Understanding Data Productization: Data History in the Making

February 20, 2024

Allie Gaines

Data products and data productization seem to be all the buzz! But a company’s storing and utilizing data isn’t new, and many corporate beginners and seasoned veterans, alike, are trying to understand – what are data products and what productization means. So let’s dive in…

From Fossils to Fuel

As I said, across industry boundaries, data has been at the core for quite some time. However, as we move into the generation of advanced analytics and artificial intelligence, organizations, both big and small, old and new, are realizing the increasing importance of recognizing the value of their data assets.

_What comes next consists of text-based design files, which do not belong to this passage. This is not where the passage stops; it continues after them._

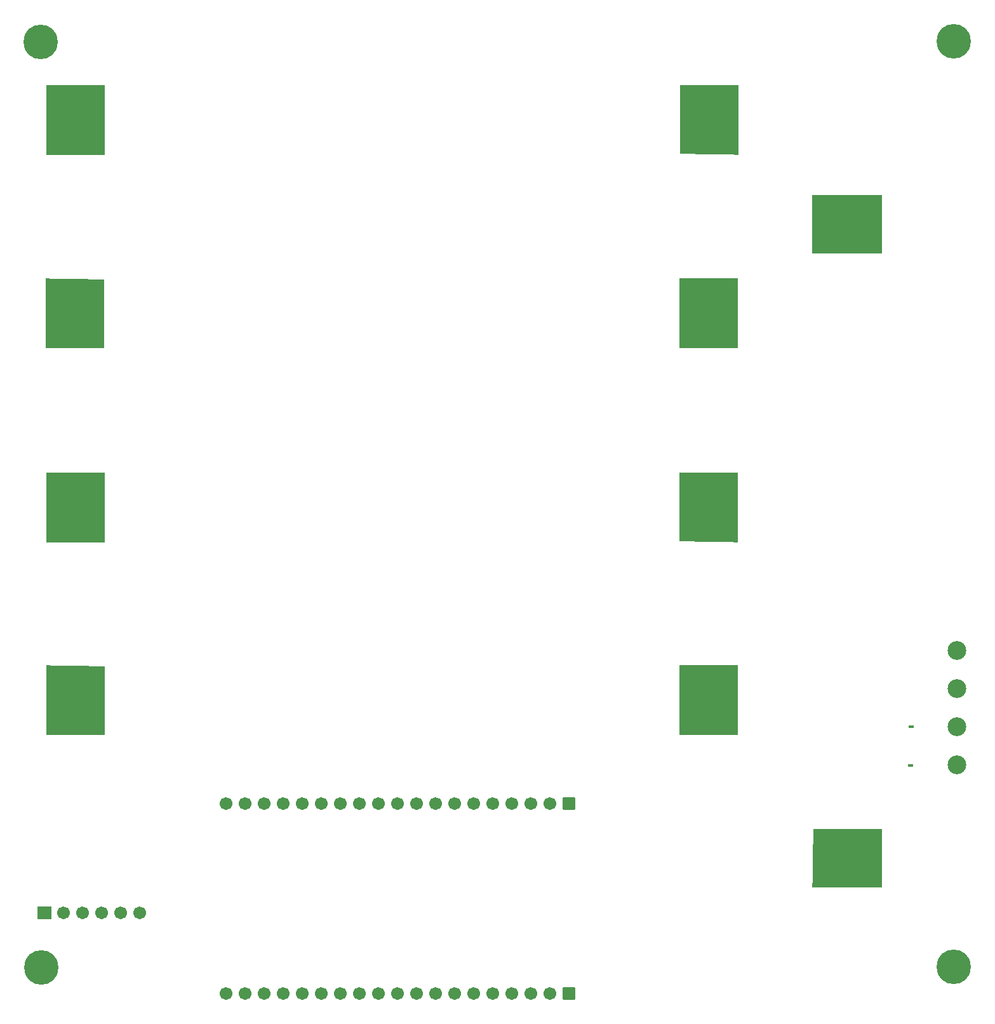
<source format=gbs>
G04 Layer: BottomSolderMaskLayer*
G04 EasyEDA v6.5.22, 2023-02-22 15:15:05*
G04 640daacfa6c848ee808a15bd8ce7c787,ef4dac4c239f4a7f90591e71bd1ece2f,10*
G04 Gerber Generator version 0.2*
G04 Scale: 100 percent, Rotated: No, Reflected: No *
G04 Dimensions in inches *
G04 leading zeros omitted , absolute positions ,3 integer and 6 decimal *
%FSLAX36Y36*%
%MOIN*%

%AMMACRO1*1,1,$1,$2,$3*1,1,$1,$4,$5*1,1,$1,0-$2,0-$3*1,1,$1,0-$4,0-$5*20,1,$1,$2,$3,$4,$5,0*20,1,$1,$4,$5,0-$2,0-$3,0*20,1,$1,0-$2,0-$3,0-$4,0-$5,0*20,1,$1,0-$4,0-$5,$2,$3,0*4,1,4,$2,$3,$4,$5,0-$2,0-$3,0-$4,0-$5,$2,$3,0*%
%AMMACRO2*4,1,28,-0.1525,-0.182,-0.1531,-0.1819,-0.1537,-0.1816,-0.1541,-0.1812,-0.1544,-0.1806,-0.1545,-0.18,-0.1545,-0.18,-0.1545,0.18,-0.1545,0.18,-0.1544,0.1806,-0.1541,0.1812,-0.1537,0.1816,-0.1531,0.1819,-0.1525,0.182,0.1525,0.182,0.1531,0.1819,0.1537,0.1816,0.1541,0.1812,0.1544,0.1806,0.1545,0.18,0.1545,0.18,0.1545,-0.18,0.1545,-0.18,0.1544,-0.1806,0.1541,-0.1812,0.1537,-0.1816,0.1531,-0.1819,0.1525,-0.182,-0.1525,-0.182,0*%
%AMMACRO3*4,1,30,-0.1525,-0.182,-0.1531,-0.1819,-0.1537,-0.1816,-0.1541,-0.1812,-0.1544,-0.1806,-0.1545,-0.18,-0.1545,-0.18,-0.1545,0.18,-0.1545,0.18,-0.1544,0.1806,-0.1541,0.1812,-0.1537,0.1816,-0.1531,0.1819,-0.1525,0.182,-0.1525,0.182,0.1525,0.177,0.1525,0.177,0.1531,0.1769,0.1537,0.1766,0.1541,0.1762,0.1544,0.1756,0.1545,0.175,0.1545,0.175,0.1545,-0.18,0.1545,-0.18,0.1544,-0.1806,0.1541,-0.1812,0.1537,-0.1816,0.1531,-0.1819,0.1525,-0.182,-0.1525,-0.182,0*%
%AMMACRO4*4,1,30,0.1524,-0.182,-0.1526,-0.177,-0.1525,-0.177,-0.1531,-0.1769,-0.1537,-0.1766,-0.1541,-0.1762,-0.1544,-0.1756,-0.1545,-0.175,-0.1545,-0.175,-0.1545,0.18,-0.1545,0.18,-0.1544,0.1806,-0.1541,0.1812,-0.1537,0.1816,-0.1531,0.1819,-0.1525,0.182,0.1525,0.182,0.1531,0.1819,0.1537,0.1816,0.1541,0.1812,0.1544,0.1806,0.1545,0.18,0.1545,0.18,0.1545,-0.18,0.1545,-0.18,0.1544,-0.1806,0.1541,-0.1812,0.1537,-0.1816,0.1531,-0.1819,0.1525,-0.182,0.1524,-0.182,0*%
%AMMACRO5*4,1,28,-0.18,-0.1545,-0.1806,-0.1544,-0.1812,-0.1541,-0.1816,-0.1537,-0.1819,-0.1531,-0.182,-0.1525,-0.182,-0.1525,-0.182,0.1525,-0.182,0.1525,-0.1819,0.1531,-0.1816,0.1537,-0.1812,0.1541,-0.1806,0.1544,-0.18,0.1545,0.18,0.1545,0.1806,0.1544,0.1812,0.1541,0.1816,0.1537,0.1819,0.1531,0.182,0.1525,0.182,0.1525,0.182,-0.1525,0.182,-0.1525,0.1819,-0.1531,0.1816,-0.1537,0.1812,-0.1541,0.1806,-0.1544,0.18,-0.1545,-0.18,-0.1545,0*%
%AMMACRO6*4,1,28,-0.18,-0.1545,-0.1806,-0.1544,-0.1812,-0.1541,-0.1816,-0.1537,-0.1819,-0.1531,-0.182,-0.1525,-0.182,-0.1525,-0.177,0.1525,-0.177,0.1525,-0.1769,0.1531,-0.1766,0.1537,-0.1762,0.1541,-0.1756,0.1544,-0.175,0.1545,0.18,0.1545,0.1806,0.1544,0.1812,0.1541,0.1816,0.1537,0.1819,0.1531,0.182,0.1525,0.182,0.1525,0.182,-0.1525,0.182,-0.1525,0.1819,-0.1531,0.1816,-0.1537,0.1812,-0.1541,0.1806,-0.1544,0.18,-0.1545,-0.18,-0.1545,0*%
%ADD10MACRO1,0.004X-0.01X0.006X0.01X0.006*%
%ADD11MACRO2*%
%ADD12MACRO3*%
%ADD13MACRO4*%
%ADD14MACRO5*%
%ADD15MACRO6*%
%ADD16C,0.0670*%
%ADD17MACRO1,0.004X-0.0354X0.0315X0.0354X0.0315*%
%ADD18MACRO1,0.004X0.0315X-0.0315X-0.0315X-0.0315*%
%ADD19C,0.0985*%
%ADD20C,0.1812*%

%LPD*%
D10*
G01*
X3550996Y581000D03*
G01*
X3552999Y784000D03*
D11*
G01*
X2491520Y925000D03*
D12*
G01*
X-833479Y925000D03*
D11*
G01*
X-833479Y1934000D03*
D13*
G01*
X2491520Y1934000D03*
D11*
G01*
X2490520Y2953000D03*
D12*
G01*
X-834479Y2953000D03*
D11*
G01*
X-831479Y3969000D03*
D13*
G01*
X2493520Y3969000D03*
D14*
G01*
X3218020Y3420500D03*
D15*
G01*
X3218020Y95500D03*
D16*
G01*
X-496999Y-192999D03*
G01*
X-596999Y-192999D03*
G01*
X-696999Y-192999D03*
G01*
X-796999Y-192999D03*
G01*
X-896999Y-192999D03*
D17*
G01*
X-996999Y-192999D03*
D16*
G01*
X-40999Y381000D03*
G01*
X59000Y381000D03*
G01*
X159000Y381000D03*
G01*
X259000Y381000D03*
G01*
X359000Y381000D03*
G01*
X459000Y381000D03*
G01*
X559000Y381000D03*
G01*
X659000Y381000D03*
G01*
X759000Y381000D03*
G01*
X859000Y381000D03*
G01*
X959000Y381000D03*
G01*
X1059000Y381000D03*
G01*
X1159000Y381000D03*
G01*
X1259000Y381000D03*
G01*
X1359000Y381000D03*
G01*
X1459000Y381000D03*
G01*
X1559000Y381000D03*
G01*
X1659000Y381000D03*
D18*
G01*
X1758998Y380998D03*
D16*
G01*
X-40999Y-613999D03*
G01*
X59000Y-613999D03*
G01*
X159000Y-613999D03*
G01*
X259000Y-613999D03*
G01*
X359000Y-613999D03*
G01*
X459000Y-613999D03*
G01*
X559000Y-613999D03*
G01*
X659000Y-613999D03*
G01*
X759000Y-613999D03*
G01*
X859000Y-613999D03*
G01*
X959000Y-613999D03*
G01*
X1059000Y-613999D03*
G01*
X1159000Y-613999D03*
G01*
X1259000Y-613999D03*
G01*
X1359000Y-613999D03*
G01*
X1459000Y-613999D03*
G01*
X1559000Y-613999D03*
G01*
X1659000Y-613999D03*
D18*
G01*
X1759000Y-613999D03*
D19*
G01*
X3796000Y585000D03*
G01*
X3796000Y785000D03*
G01*
X3796000Y985000D03*
G01*
X3796000Y1185000D03*
D20*
G01*
X3778000Y4380000D03*
G01*
X-1013999Y4377000D03*
G01*
X-1012999Y-478999D03*
G01*
X3779000Y-476999D03*
M02*

</source>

The goal of a data product is to derive meaningful insights, facilitate decision-making, or provide a solution to a specific, and sometimes very prevalent, problem. Data products add value to an organization by transforming data into actionable insights, predictions, or tools that can be utilized to achieve specific goals. These products play a crucial role in fuelling today's data-driven world, facilitating informed decision-making and driving innovation. Data productization is the process of transforming raw data into a valuable and marketable product or service. It involves taking data and converting it into a product that can be used by customers, stakeholders, or other parts of the business. Data productization requires a combination of data engineering, data science, and domain expertise to effectively transform raw data into products that drive business value.

Digging into Data Product Details

A data product is designed to be user-friendly, allowing individuals, teams, or systems to easily interact with and derive insights from the data. Data products are often designed to scale, accommodating increased data volumes or user demand without compromising performance. As data volumes grow, the infrastructure and architecture should be able to handle increased loads efficiently. The process of transforming raw data into a product is often automated, involving data processing, analysis, and potentially machine learning algorithms. Data products must be interoperable and integrated into existing workflows, systems, or applications, making them a seamless part of the overall business environment, compatibility with other tools and technologies is crucial for user adoption.

Fossilizing Data Products

Data product development is often an agile and iterative process, with continuous improvement based on feedback, changing requirements, and advancements in technology. I like to think of 4 key components:

1. Objectives: First, clearly defined objectives that understand the problem are required to ensure that value can be delivered.

2. Audience: Next, it is important to identify the data product’s target audience, their needs, preferences, and pain points.

3. Governance: Ultimately, data is the foundation of any data product so mastering and maintenance is key. Establishing robust data sources, optimized storage, and a clean, flexible, and secure model is key. To ensure that data is accurate, relevant, and high-quality, metadata and preprocessing are crucial in preparing for productization. Robust data governance practices are needed to establish clear guidelines for data usage and access. Documentation and monitoring tools must be implemented to track data product performance.

4. Analytics: Finally, a collaboration between data scientists, engineers, business analysts, and domain experts is essential to ensure modern advanced analytic technologies, such as AI and machine learning are optimally, ethically, and securely employed.

Creating a Footprint in Healthcare Data History

In healthcare, data products refer to applications, tools, or services that leverage health-related data to support decision-making, improve patient outcomes, and enhance overall healthcare delivery. These products are designed to make use and insight into the vast amount of data generated within the healthcare ecosystem, including electronic health records (EHRs), medical imaging, patient-generated data, clinical trials, and more. The goal is to extract meaningful information from this data to streamline operations and advance modern medical care. Some examples include:

Clinical Decision Support Systems use patient data, medical literature, and best practices to assist healthcare providers in making clinical decisions. It may offer recommendations for diagnosis, treatment plans, and drug interactions. Health Information Exchange (HIE) platforms facilitate the sharing of patient information across different healthcare organizations and systems. These products help ensure that relevant and up-to-date patient data is accessible to authorized healthcare providers for them to deliver evidence-based care.

Population Health Management Tools analyze data from a population of patients to identify trends, risk factors, and opportunities for preventive care. They help healthcare organizations proactively manage the health of their patient populations. For one, data products that leverage predictive analytics can help forecast patient outcomes, identify high-risk patients, and optimize resource allocation within healthcare facilities. In addition, data products for managing clinical trials streamline the process of collecting, analyzing, and reporting data from clinical research studies. They help ensure compliance with regulatory requirements and facilitate collaboration among researchers. Insights can be used for performance improvement, cost optimization, and more.

Data products in healthcare are making history for their abilities to drive innovation, improve patient care, and optimize healthcare processes. Now, it is our opportunity to enable data product solutions together.